# Assignment:
Copy each of the lines below word for word, leaving out the pictures.

# Input material:
◆ ◆ ◆ ◆

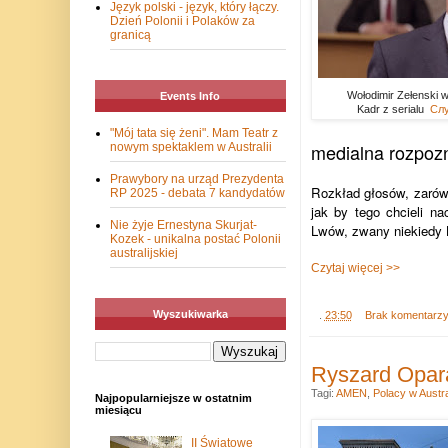
Język polski - język, który łączy.
Dzień Polonii i Polaków za
granicą
Wołodimir Zełenski w
Events Info
Kadr z serialu
Слу
"Mój tata się żeni". Mam Teatr z
medialna rozpoz
nowym spektaklem w Australii
Prawybory na urząd Prezydenta
Rozkład głosów, zarówn
RP 2025 - debata 7 kandydatów
jak by tego chcieli na
Nie żyje Ernestyna Skurjat-
Lwów, zwany niekiedy 
Kozek - unikalna postać Polonii
australijskiej
Czytaj więcej >>
Wyszukiwarka
.
23:50
Brak komentarz
Ryszard Opar
Tagi:
AMEN
,
Polacy w Austral
Najpopularniejsze w ostatnim
miesiącu
II Światowe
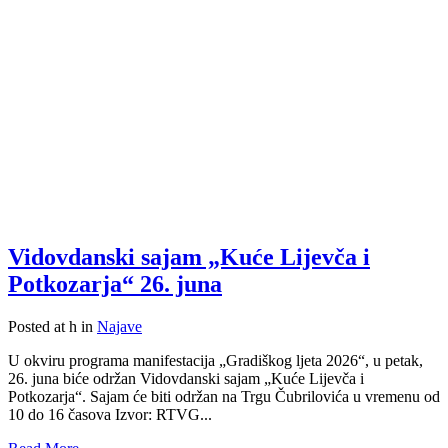
Vidovdanski sajam „Kuće Lijevča i
Potkozarja“ 26. juna
Posted at h
in
Najave
U okviru programa manifestacija „Gradiškog ljeta 2026“, u petak,
26. juna biće održan Vidovdanski sajam „Kuće Lijevča i
Potkozarja“. Sajam će biti održan na Trgu Čubrilovića u vremenu od
10 do 16 časova Izvor: RTVG...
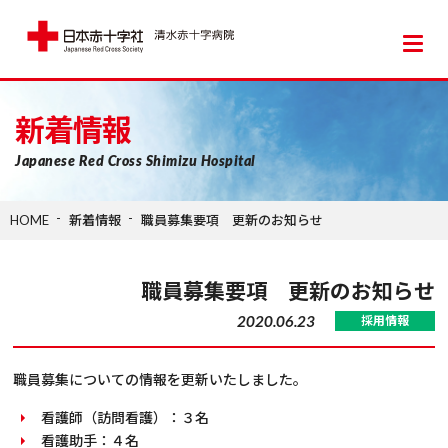
日本赤十字社 清水赤十字病院
新着情報
Japanese Red Cross Shimizu Hospital
HOME
新着情報
職員募集要項 更新のお知らせ
職員募集要項 更新のお知らせ
2020.06.23
採用情報
職員募集についての情報を更新いたしました。
看護師（訪問看護）：３名
看護助手：４名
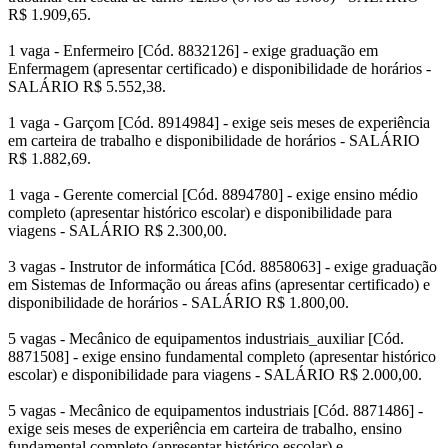
R$ 1.909,65.
1 vaga - Enfermeiro [Cód. 8832126] - exige graduação em
Enfermagem (apresentar certificado) e disponibilidade de horários -
SALÁRIO R$ 5.552,38.
1 vaga - Garçom [Cód. 8914984] - exige seis meses de experiência
em carteira de trabalho e disponibilidade de horários - SALÁRIO
R$ 1.882,69.
1 vaga - Gerente comercial [Cód. 8894780] - exige ensino médio
completo (apresentar histórico escolar) e disponibilidade para
viagens - SALÁRIO R$ 2.300,00.
3 vagas - Instrutor de informática [Cód. 8858063] - exige graduação
em Sistemas de Informação ou áreas afins (apresentar certificado) e
disponibilidade de horários - SALÁRIO R$ 1.800,00.
5 vagas - Mecânico de equipamentos industriais_auxiliar [Cód.
8871508] - exige ensino fundamental completo (apresentar histórico
escolar) e disponibilidade para viagens - SALÁRIO R$ 2.000,00.
5 vagas - Mecânico de equipamentos industriais [Cód. 8871486] -
exige seis meses de experiência em carteira de trabalho, ensino
fundamental completo (apresentar histórico escolar) e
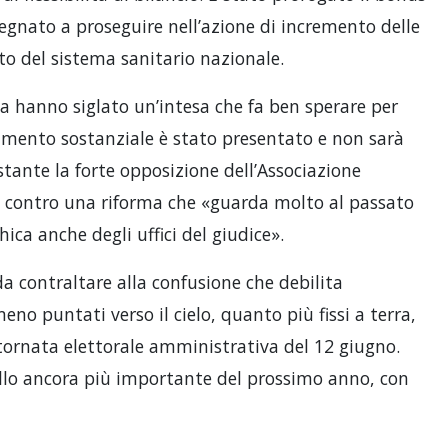
pegnato a proseguire nell’azione di incremento delle
to del sistema sanitario nazionale.
za hanno siglato un’intesa che fa ben sperare per
mento sostanziale è stato presentato e non sarà
tante la forte opposizione dell’Associazione
o contro una riforma che «guarda molto al passato
ca anche degli uffici del giudice».
 da contraltare alla confusione che debilita
eno puntati verso il cielo, quanto più fissi a terra,
 tornata elettorale amministrativa del 12 giugno.
lo ancora più importante del prossimo anno, con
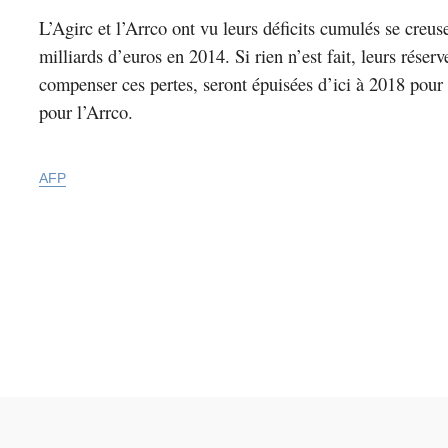
L’Agirc et l’Arrco ont vu leurs déficits cumulés se creus
milliards d’euros en 2014. Si rien n’est fait, leurs réser
compenser ces pertes, seront épuisées d’ici à 2018 pour
pour l’Arrco.
AFP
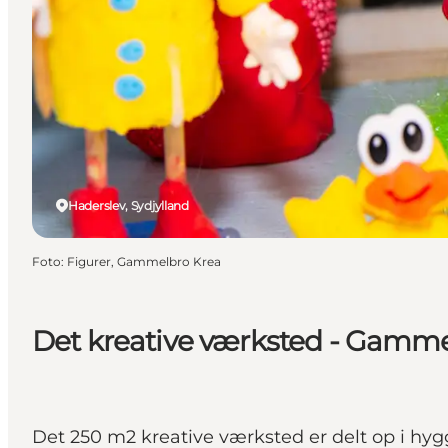
Haderslev, Sydjylland
Foto
:
Figurer, Gammelbro Krea
Det kreative værksted - Gamme
Det 250 m2 kreative værksted er delt op i hy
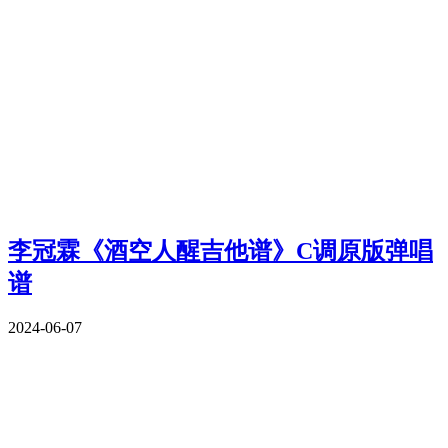
李冠霖《酒空人醒吉他谱》C调原版弹唱
谱
2024-06-07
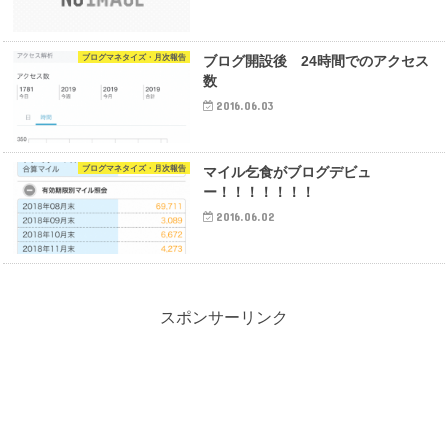
ブログマネタイズ・月次報告
ブログ開設後 24時間でのアクセス
数
2016.06.03
ブログマネタイズ・月次報告
マイル乞食がブログデビュ
ー！！！！！！！
2016.06.02
スポンサーリンク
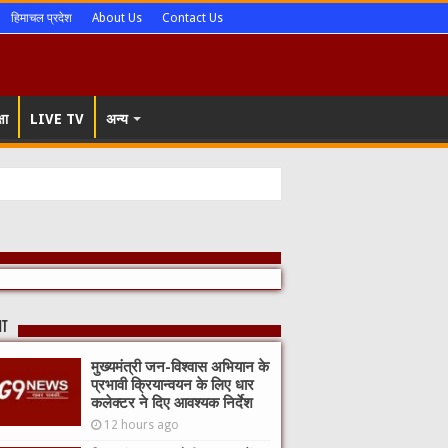
हिमाचल प्रदेश
About Us
Contact Us
षा
LIVE TV
अन्य
 साथ शिक्षा मंत्रालय का
nt
मुख्यमंत्री जन-विश्वास अभियान के
प्रभावी क्रियान्वयन के लिए धार
कलेक्टर ने दिए आवश्यक निर्देश
12 hours ago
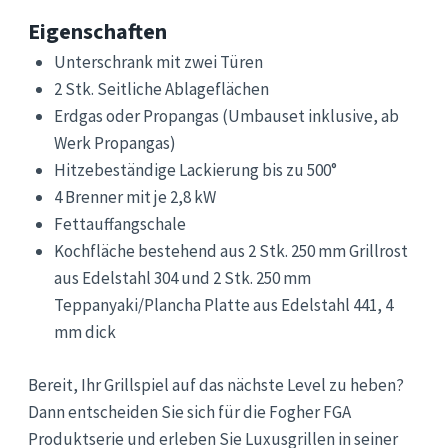
Eigenschaften
Unterschrank mit zwei Türen
2 Stk. Seitliche Ablageflächen
Erdgas oder Propangas (Umbauset inklusive, ab
Werk Propangas)
Hitzebeständige Lackierung bis zu 500°
4 Brenner mit je 2,8 kW
Fettauffangschale
Kochfläche bestehend aus 2 Stk. 250 mm Grillrost
aus Edelstahl 304 und 2 Stk. 250 mm
Teppanyaki/Plancha Platte aus Edelstahl 441, 4
mm dick
Bereit, Ihr Grillspiel auf das nächste Level zu heben?
Dann entscheiden Sie sich für die Fogher FGA
Produktserie und erleben Sie Luxusgrillen in seiner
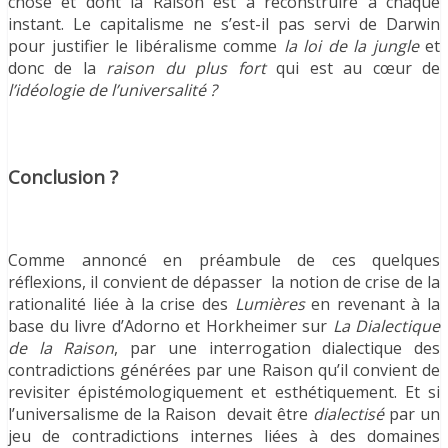
chose et dont la Raison est à reconstruire à chaque
instant. Le capitalisme ne s’est-il pas servi de Darwin
pour justifier le libéralisme comme
la loi de la jungle
et
donc de la
raison du plus fort
qui est au cœur de
l’idéologie de l’universalité ?
Conclusion ?
Comme annoncé en préambule de ces quelques
réflexions, il convient de dépasser la notion de crise de la
rationalité liée à la crise des
Lumières
en revenant à la
base du livre d’Adorno et Horkheimer sur
La Dialectique
de la Raison
, par une interrogation dialectique des
contradictions générées par une Raison qu’il convient de
revisiter épistémologiquement et esthétiquement. Et si
l’universalisme de la Raison devait être
dialectisé
par un
jeu de contradictions internes liées à des domaines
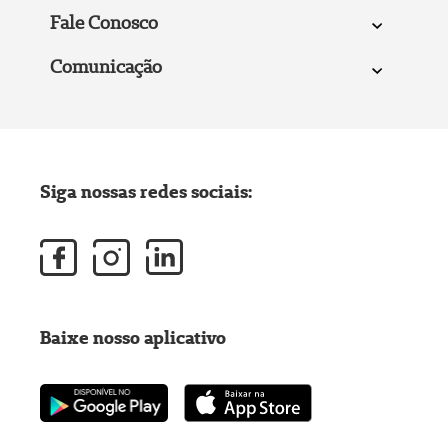
Fale Conosco
Comunicação
Siga nossas redes sociais:
Baixe nosso aplicativo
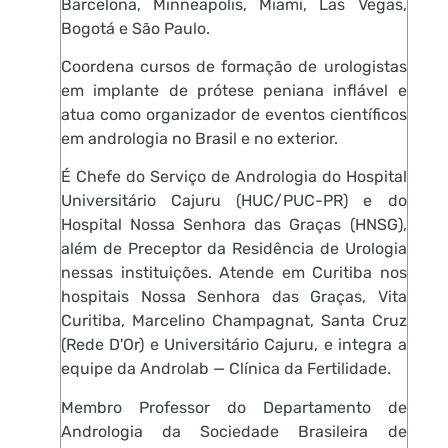
Barcelona, Minneapolis, Miami, Las Vegas,
Bogotá e São Paulo.
Coordena cursos de formação de urologistas
em implante de prótese peniana inflável e
atua como organizador de eventos científicos
em andrologia no Brasil e no exterior.
É Chefe do Serviço de Andrologia do Hospital
Universitário Cajuru (HUC/PUC-PR) e do
Hospital Nossa Senhora das Graças (HNSG),
além de Preceptor da Residência de Urologia
nessas instituições. Atende em Curitiba nos
hospitais Nossa Senhora das Graças, Vita
Curitiba, Marcelino Champagnat, Santa Cruz
(Rede D'Or) e Universitário Cajuru, e integra a
equipe da Androlab — Clínica da Fertilidade.
Membro Professor do Departamento de
Andrologia da Sociedade Brasileira de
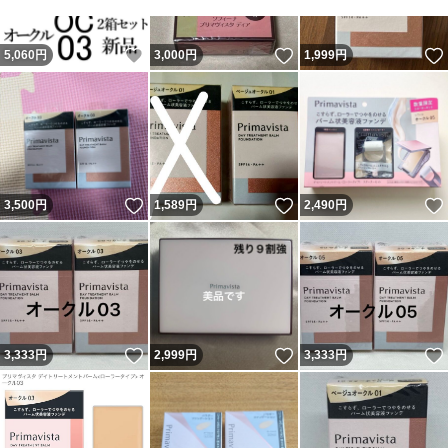
いいね！
いいね！
5,060
円
3,000
円
1,999
円
いいね！
いいね！
3,500
円
1,589
円
2,490
円
いいね！
いいね！
3,333
円
2,999
円
3,333
円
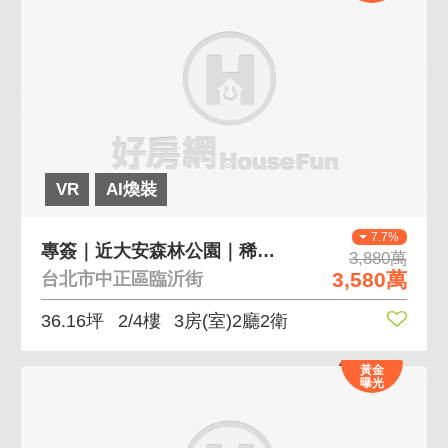
VR
AI煥裝
7.7%
專簽｜近大安森林公園｜稀有大坪數三房公寓
3,880萬
3,580萬
台北市中正區臨沂街
36.16坪
2/4樓
3房(室)2廳2衛
黃金
曝光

◆ ◆ ◆ ◆

# Expected answer:
Język polski - język, który łączy.
Dzień Polonii i Polaków za
granicą
Wołodimir Zełenski w
Events Info
Kadr z serialu
Слу
"Mój tata się żeni". Mam Teatr z
medialna rozpoz
nowym spektaklem w Australii
Prawybory na urząd Prezydenta
Rozkład głosów, zarówn
RP 2025 - debata 7 kandydatów
jak by tego chcieli na
Nie żyje Ernestyna Skurjat-
Lwów, zwany niekiedy 
Kozek - unikalna postać Polonii
australijskiej
Czytaj więcej >>
Wyszukiwarka
.
23:50
Brak komentarz
Ryszard Opar
Tagi:
AMEN
,
Polacy w Austral
Najpopularniejsze w ostatnim
miesiącu
II Światowe
Vidovdanski sajam „Kuće Lijevča i
Potkozarja“ 26. juna
Posted at h
in
Najave
U okviru programa manifestacija „Gradiškog ljeta 2026“, u petak,
26. juna biće održan Vidovdanski sajam „Kuće Lijevča i
Potkozarja“. Sajam će biti održan na Trgu Čubrilovića u vremenu od
10 do 16 časova Izvor: RTVG...
日本赤十字社 清水赤十字病院
新着情報
Japanese Red Cross Shimizu Hospital
HOME
新着情報
職員募集要項 更新のお知らせ
職員募集要項 更新のお知らせ
2020.06.23
採用情報
職員募集についての情報を更新いたしました。
看護師（訪問看護）：３名
看護助手：４名
R$ 1.909,65.
1 vaga - Enfermeiro [Cód. 8832126] - exige graduação em
Enfermagem (apresentar certificado) e disponibilidade de horários -
SALÁRIO R$ 5.552,38.
1 vaga - Garçom [Cód. 8914984] - exige seis meses de experiência
em carteira de trabalho e disponibilidade de horários - SALÁRIO
R$ 1.882,69.
1 vaga - Gerente comercial [Cód. 8894780] - exige ensino médio
completo (apresentar histórico escolar) e disponibilidade para
viagens - SALÁRIO R$ 2.300,00.
3 vagas - Instrutor de informática [Cód. 8858063] - exige graduação
em Sistemas de Informação ou áreas afins (apresentar certificado) e
disponibilidade de horários - SALÁRIO R$ 1.800,00.
5 vagas - Mecânico de equipamentos industriais_auxiliar [Cód.
8871508] - exige ensino fundamental completo (apresentar histórico
escolar) e disponibilidade para viagens - SALÁRIO R$ 2.000,00.
5 vagas - Mecânico de equipamentos industriais [Cód. 8871486] -
exige seis meses de experiência em carteira de trabalho, ensino
fundamental completo (apresentar histórico escolar) e
pegnato a proseguire nell’azione di incremento delle
to del sistema sanitario nazionale.
za hanno siglato un’intesa che fa ben sperare per
mento sostanziale è stato presentato e non sarà
tante la forte opposizione dell’Associazione
o contro una riforma che «guarda molto al passato
ca anche degli uffici del giudice».
 da contraltare alla confusione che debilita
eno puntati verso il cielo, quanto più fissi a terra,
 tornata elettorale amministrativa del 12 giugno.
lo ancora più importante del prossimo anno, con
L’Agirc et l’Arrco ont vu leurs déficits cumulés se creus
milliards d’euros en 2014. Si rien n’est fait, leurs réser
compenser ces pertes, seront épuisées d’ici à 2018 pour
pour l’Arrco.
AFP
Haderslev, Sydjylland
Foto
:
Figurer, Gammelbro Krea
Det kreative værksted - Gamme
Det 250 m2 kreative værksted er delt op i hy
李冠霖《酒空人醒吉他谱》C调原版弹唱
谱
2024-06-07
ブログマネタイズ・月次報告
ブログ開設後 24時間でのアクセス
数
2016.06.03
ブログマネタイズ・月次報告
マイル乞食がブログデビュ
ー！！！！！！！
2016.06.02
スポンサーリンク
हिमाचल प्रदेश
About Us
Contact Us
षा
LIVE TV
अन्य
 साथ शिक्षा मंत्रालय का
nt
मुख्यमंत्री जन-विश्वास अभियान के
प्रभावी क्रियान्वयन के लिए धार
कलेक्टर ने दिए आवश्यक निर्देश
12 hours ago
Eigenschaften
Unterschrank mit zwei Türen
2 Stk. Seitliche Ablageflächen
Erdgas oder Propangas (Umbauset inklusive, ab
Werk Propangas)
Hitzebeständige Lackierung bis zu 500°
4 Brenner mit je 2,8 kW
Fettauffangschale
Kochfläche bestehend aus 2 Stk. 250 mm Grillrost
aus Edelstahl 304 und 2 Stk. 250 mm
Teppanyaki/Plancha Platte aus Edelstahl 441, 4
mm dick
Bereit, Ihr Grillspiel auf das nächste Level zu heben?
Dann entscheiden Sie sich für die Fogher FGA
Produktserie und erleben Sie Luxusgrillen in seiner
chose et dont la Raison est à reconstruire à chaque
instant. Le capitalisme ne s’est-il pas servi de Darwin
pour justifier le libéralisme comme
la loi de la jungle
et
donc de la
raison du plus fort
qui est au cœur de
l’idéologie de l’universalité ?
Conclusion ?
Comme annoncé en préambule de ces quelques
réflexions, il convient de dépasser la notion de crise de la
rationalité liée à la crise des
Lumières
en revenant à la
base du livre d’Adorno et Horkheimer sur
La Dialectique
de la Raison
, par une interrogation dialectique des
contradictions générées par une Raison qu’il convient de
revisiter épistémologiquement et esthétiquement. Et si
l’universalisme de la Raison devait être
dialectisé
par un
jeu de contradictions internes liées à des domaines
Fale Conosco
Comunicação
Siga nossas redes sociais:
Baixe nosso aplicativo
Barcelona, Minneapolis, Miami, Las Vegas,
Bogotá e São Paulo.
Coordena cursos de formação de urologistas
em implante de prótese peniana inflável e
atua como organizador de eventos científicos
em andrologia no Brasil e no exterior.
É Chefe do Serviço de Andrologia do Hospital
Universitário Cajuru (HUC/PUC-PR) e do
Hospital Nossa Senhora das Graças (HNSG),
além de Preceptor da Residência de Urologia
nessas instituições. Atende em Curitiba nos
hospitais Nossa Senhora das Graças, Vita
Curitiba, Marcelino Champagnat, Santa Cruz
(Rede D'Or) e Universitário Cajuru, e integra a
equipe da Androlab — Clínica da Fertilidade.
Membro Professor do Departamento de
Andrologia da Sociedade Brasileira de
いいね！
いいね！
5,060
円
3,000
円
1,999
円
いいね！
いいね！
3,500
円
1,589
円
2,490
円
いいね！
いいね！
3,333
円
2,999
円
3,333
円
VR
AI煥裝
7.7%
專簽｜近大安森林公園｜稀有大坪數三房公寓
3,880萬
3,580萬
台北市中正區臨沂街
36.16坪
2/4樓
3房(室)2廳2衛
黃金
曝光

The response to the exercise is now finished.